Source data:

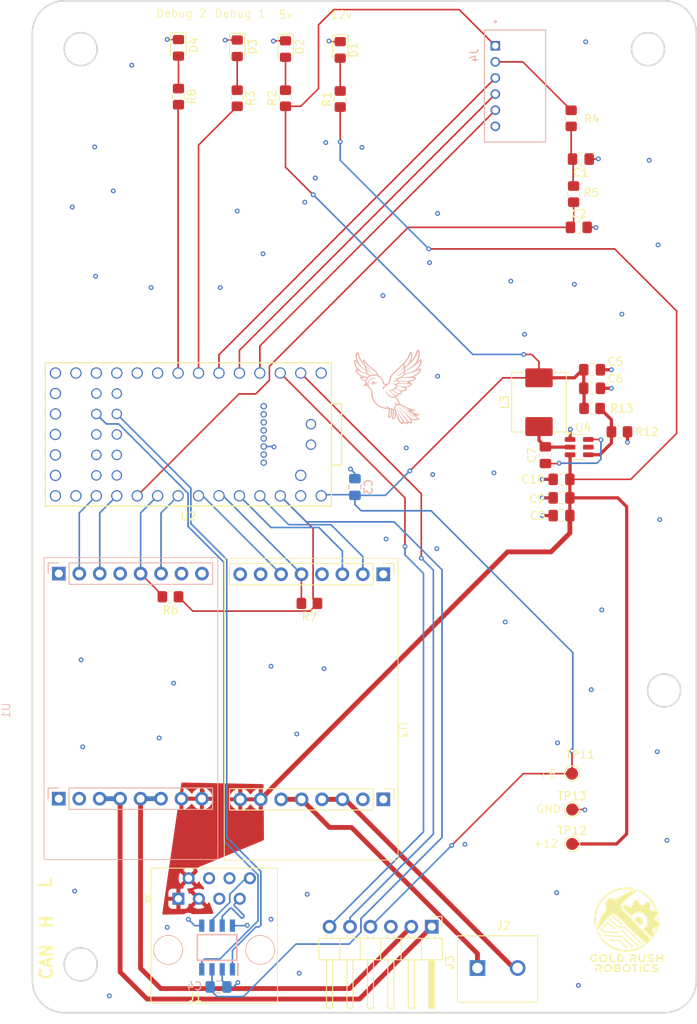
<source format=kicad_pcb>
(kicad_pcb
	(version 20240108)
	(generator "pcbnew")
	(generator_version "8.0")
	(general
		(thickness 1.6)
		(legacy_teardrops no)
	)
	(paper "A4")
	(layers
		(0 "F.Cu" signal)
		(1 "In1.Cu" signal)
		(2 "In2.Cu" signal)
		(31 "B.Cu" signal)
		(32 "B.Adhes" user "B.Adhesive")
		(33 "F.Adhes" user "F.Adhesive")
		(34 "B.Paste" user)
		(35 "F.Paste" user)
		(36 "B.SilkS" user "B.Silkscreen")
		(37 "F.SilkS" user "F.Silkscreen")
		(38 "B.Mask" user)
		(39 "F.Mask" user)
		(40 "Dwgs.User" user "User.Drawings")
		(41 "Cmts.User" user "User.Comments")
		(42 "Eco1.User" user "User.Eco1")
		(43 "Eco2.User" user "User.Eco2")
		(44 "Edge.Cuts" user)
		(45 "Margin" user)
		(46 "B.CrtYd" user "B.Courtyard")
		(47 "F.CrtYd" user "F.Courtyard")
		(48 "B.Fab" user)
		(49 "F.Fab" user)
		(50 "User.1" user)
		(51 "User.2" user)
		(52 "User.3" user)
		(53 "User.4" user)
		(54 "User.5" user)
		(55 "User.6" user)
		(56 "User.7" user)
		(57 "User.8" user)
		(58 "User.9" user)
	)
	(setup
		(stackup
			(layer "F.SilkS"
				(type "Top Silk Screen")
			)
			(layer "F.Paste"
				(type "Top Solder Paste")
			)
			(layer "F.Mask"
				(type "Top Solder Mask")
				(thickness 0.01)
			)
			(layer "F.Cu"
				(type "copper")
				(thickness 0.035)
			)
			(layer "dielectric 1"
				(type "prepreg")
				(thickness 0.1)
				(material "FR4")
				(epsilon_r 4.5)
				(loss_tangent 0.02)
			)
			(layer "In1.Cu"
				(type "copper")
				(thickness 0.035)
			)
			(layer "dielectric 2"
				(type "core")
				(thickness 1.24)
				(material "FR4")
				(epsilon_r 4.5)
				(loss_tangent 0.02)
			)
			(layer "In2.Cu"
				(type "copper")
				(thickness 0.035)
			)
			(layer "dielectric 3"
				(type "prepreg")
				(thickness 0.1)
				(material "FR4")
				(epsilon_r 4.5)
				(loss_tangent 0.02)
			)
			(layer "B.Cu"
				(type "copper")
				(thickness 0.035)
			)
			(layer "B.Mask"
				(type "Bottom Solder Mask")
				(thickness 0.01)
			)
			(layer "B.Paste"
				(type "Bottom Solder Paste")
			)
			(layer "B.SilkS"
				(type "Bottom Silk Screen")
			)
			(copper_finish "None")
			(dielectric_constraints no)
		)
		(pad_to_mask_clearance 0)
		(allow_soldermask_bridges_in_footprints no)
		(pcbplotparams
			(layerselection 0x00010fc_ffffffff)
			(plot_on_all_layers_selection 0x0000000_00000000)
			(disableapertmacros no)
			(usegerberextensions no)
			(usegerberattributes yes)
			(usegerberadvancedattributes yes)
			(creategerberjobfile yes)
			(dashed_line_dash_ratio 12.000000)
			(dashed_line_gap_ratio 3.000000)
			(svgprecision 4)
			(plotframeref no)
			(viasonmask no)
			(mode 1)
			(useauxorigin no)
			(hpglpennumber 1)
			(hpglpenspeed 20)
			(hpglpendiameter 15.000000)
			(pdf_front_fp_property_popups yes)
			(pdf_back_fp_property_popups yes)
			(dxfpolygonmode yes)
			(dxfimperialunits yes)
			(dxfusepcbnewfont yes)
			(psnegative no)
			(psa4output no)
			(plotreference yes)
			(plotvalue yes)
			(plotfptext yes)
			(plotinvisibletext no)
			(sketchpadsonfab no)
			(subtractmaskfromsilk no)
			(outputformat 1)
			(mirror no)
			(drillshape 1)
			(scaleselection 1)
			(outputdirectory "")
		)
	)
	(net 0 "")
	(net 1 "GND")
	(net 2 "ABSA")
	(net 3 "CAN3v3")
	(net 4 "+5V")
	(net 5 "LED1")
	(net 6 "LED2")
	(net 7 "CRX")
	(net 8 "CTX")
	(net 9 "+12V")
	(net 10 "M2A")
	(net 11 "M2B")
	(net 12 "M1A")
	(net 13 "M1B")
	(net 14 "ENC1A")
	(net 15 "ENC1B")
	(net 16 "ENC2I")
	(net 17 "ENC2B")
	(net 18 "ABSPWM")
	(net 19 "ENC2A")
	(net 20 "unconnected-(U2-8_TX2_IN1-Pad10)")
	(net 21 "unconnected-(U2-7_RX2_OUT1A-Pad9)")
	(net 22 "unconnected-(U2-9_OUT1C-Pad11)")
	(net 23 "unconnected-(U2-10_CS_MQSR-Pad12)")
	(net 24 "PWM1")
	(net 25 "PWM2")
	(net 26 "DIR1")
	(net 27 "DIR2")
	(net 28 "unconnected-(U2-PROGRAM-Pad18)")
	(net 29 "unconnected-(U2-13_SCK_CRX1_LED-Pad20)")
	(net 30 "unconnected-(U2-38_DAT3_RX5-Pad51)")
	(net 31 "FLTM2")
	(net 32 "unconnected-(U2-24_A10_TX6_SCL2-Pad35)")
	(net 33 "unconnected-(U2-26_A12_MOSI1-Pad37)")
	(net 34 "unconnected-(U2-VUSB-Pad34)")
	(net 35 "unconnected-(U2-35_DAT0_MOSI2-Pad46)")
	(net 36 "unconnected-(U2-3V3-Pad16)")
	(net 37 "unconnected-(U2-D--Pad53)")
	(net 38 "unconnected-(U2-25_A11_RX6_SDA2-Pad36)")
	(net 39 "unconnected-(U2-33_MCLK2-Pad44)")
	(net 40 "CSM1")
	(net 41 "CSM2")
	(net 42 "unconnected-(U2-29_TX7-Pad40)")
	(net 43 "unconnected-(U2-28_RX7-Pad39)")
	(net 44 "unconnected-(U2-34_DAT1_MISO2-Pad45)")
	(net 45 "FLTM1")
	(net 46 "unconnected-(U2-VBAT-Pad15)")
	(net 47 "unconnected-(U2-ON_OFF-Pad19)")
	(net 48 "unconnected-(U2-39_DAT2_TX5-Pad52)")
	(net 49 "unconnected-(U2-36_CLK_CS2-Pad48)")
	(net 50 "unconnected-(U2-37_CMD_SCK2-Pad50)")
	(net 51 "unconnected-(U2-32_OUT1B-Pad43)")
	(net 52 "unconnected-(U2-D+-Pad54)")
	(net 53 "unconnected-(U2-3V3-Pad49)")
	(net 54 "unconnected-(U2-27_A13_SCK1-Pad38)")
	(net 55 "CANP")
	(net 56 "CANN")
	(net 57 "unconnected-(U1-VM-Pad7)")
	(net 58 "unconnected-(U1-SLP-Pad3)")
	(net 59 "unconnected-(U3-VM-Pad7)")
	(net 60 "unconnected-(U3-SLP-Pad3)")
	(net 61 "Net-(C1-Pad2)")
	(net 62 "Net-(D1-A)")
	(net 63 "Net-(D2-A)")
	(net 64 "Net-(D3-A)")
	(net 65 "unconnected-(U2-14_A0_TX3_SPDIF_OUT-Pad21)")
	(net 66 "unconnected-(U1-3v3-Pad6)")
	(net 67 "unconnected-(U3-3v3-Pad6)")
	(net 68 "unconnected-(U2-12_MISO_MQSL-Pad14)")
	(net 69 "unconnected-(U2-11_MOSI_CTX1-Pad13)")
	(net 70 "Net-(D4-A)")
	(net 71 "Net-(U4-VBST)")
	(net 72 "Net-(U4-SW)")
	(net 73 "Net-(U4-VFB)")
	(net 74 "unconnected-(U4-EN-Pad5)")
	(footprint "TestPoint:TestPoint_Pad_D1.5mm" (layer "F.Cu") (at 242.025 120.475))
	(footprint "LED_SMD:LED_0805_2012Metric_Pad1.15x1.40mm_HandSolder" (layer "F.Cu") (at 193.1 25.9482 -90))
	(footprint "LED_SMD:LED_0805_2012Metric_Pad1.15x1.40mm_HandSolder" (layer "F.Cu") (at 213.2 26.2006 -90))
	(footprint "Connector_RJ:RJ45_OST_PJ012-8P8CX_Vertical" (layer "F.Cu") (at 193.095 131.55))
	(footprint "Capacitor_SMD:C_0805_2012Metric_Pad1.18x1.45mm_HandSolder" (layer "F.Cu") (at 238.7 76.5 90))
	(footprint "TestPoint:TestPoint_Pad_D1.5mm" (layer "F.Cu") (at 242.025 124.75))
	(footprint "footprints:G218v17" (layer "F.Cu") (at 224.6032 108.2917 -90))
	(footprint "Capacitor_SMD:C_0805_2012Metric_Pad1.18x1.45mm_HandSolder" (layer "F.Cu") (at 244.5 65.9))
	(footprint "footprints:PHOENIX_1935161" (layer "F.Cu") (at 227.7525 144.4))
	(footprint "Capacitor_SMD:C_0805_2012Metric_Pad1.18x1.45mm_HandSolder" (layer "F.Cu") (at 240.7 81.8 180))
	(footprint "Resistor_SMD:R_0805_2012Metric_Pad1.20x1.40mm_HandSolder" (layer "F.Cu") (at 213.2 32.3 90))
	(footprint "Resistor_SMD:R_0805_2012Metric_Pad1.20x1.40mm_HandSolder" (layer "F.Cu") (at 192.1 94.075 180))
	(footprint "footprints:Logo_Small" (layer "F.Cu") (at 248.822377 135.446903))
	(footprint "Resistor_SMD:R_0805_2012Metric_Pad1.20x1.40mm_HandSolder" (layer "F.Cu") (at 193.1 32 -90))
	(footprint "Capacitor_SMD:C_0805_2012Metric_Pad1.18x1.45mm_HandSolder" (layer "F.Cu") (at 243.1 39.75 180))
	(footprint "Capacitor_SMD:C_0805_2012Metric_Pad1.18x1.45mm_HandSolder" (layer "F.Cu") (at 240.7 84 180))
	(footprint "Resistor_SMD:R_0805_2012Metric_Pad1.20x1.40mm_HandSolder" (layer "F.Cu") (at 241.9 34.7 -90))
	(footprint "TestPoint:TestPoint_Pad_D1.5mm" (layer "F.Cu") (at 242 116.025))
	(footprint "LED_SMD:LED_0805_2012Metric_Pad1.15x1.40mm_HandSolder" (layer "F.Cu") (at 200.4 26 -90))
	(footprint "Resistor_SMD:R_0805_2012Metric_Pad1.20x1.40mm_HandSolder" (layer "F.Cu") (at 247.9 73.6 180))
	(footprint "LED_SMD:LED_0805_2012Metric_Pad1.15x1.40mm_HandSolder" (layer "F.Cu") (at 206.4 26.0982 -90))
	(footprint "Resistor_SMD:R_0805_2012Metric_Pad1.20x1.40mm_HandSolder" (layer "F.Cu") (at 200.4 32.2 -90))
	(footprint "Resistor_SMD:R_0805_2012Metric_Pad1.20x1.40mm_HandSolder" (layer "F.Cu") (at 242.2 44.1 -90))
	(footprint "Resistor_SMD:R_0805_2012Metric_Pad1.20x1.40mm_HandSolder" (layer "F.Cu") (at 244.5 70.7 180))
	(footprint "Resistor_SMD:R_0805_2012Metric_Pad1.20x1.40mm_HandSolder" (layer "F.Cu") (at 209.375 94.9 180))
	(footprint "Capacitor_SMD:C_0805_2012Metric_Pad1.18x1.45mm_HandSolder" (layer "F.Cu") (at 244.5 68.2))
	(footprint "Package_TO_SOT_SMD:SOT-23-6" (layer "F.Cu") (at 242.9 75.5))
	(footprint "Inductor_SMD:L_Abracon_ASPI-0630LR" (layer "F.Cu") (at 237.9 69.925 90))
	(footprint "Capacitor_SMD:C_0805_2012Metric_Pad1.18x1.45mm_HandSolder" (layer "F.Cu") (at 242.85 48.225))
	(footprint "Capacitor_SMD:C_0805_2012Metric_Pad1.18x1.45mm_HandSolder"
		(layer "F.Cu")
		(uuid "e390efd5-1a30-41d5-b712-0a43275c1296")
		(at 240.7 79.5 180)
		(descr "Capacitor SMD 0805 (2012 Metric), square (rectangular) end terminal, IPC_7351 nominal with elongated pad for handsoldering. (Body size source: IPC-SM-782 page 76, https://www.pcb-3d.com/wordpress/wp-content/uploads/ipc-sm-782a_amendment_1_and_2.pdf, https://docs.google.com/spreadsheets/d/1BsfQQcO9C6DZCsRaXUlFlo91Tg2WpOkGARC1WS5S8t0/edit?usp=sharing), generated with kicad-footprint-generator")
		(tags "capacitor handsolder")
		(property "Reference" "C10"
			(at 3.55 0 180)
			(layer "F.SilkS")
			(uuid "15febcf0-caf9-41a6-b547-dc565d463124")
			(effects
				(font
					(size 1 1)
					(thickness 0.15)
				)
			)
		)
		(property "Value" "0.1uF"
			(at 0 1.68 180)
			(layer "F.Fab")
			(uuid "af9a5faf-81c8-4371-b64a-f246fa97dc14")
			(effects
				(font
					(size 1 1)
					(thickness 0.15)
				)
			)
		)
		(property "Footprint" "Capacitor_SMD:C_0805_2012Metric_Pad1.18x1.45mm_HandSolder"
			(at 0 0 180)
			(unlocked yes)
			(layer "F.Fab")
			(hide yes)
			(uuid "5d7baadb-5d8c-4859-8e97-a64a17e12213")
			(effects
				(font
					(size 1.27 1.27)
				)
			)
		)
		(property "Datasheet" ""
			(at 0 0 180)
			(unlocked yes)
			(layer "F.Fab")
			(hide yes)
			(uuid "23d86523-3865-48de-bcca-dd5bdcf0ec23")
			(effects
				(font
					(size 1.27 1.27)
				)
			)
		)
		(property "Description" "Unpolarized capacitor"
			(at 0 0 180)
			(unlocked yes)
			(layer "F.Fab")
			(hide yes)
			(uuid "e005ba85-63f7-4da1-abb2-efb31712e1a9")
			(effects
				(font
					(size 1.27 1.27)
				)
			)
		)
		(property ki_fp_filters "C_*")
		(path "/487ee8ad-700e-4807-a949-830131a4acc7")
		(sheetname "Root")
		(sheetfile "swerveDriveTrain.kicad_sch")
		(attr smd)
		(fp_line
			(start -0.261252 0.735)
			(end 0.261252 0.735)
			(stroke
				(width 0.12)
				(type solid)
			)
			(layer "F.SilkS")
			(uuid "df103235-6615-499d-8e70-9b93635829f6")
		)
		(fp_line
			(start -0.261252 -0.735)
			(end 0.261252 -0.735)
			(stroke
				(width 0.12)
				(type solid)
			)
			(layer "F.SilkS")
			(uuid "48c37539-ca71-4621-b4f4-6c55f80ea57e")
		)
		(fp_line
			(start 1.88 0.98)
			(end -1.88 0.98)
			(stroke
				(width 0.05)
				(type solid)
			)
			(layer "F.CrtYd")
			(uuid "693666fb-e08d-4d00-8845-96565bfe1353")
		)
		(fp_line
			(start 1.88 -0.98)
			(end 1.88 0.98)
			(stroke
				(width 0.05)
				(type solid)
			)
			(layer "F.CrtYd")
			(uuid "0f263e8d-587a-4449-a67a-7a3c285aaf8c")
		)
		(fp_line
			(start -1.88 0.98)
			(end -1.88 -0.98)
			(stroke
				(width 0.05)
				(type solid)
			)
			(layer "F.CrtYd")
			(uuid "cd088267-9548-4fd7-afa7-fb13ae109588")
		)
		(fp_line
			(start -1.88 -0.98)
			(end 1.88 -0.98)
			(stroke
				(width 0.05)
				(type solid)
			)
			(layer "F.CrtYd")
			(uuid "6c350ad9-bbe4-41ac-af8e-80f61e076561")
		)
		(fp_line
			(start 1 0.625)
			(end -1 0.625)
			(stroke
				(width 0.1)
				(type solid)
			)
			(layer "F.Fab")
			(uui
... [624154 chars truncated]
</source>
---
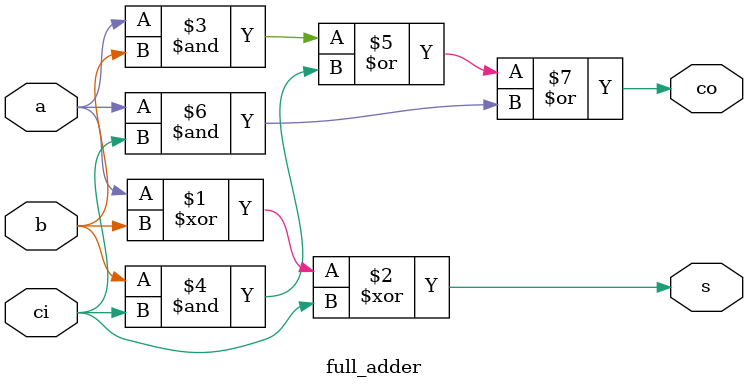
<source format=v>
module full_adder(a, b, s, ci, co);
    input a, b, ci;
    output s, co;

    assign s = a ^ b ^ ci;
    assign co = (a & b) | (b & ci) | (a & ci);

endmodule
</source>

__Task item__
Find the word "Adhes" in the data and show each line that holds it.

__Response area__
		(32 "B.Adhes" user "B.Adhesive")
		(33 "F.Adhes" user "F.Adhesive")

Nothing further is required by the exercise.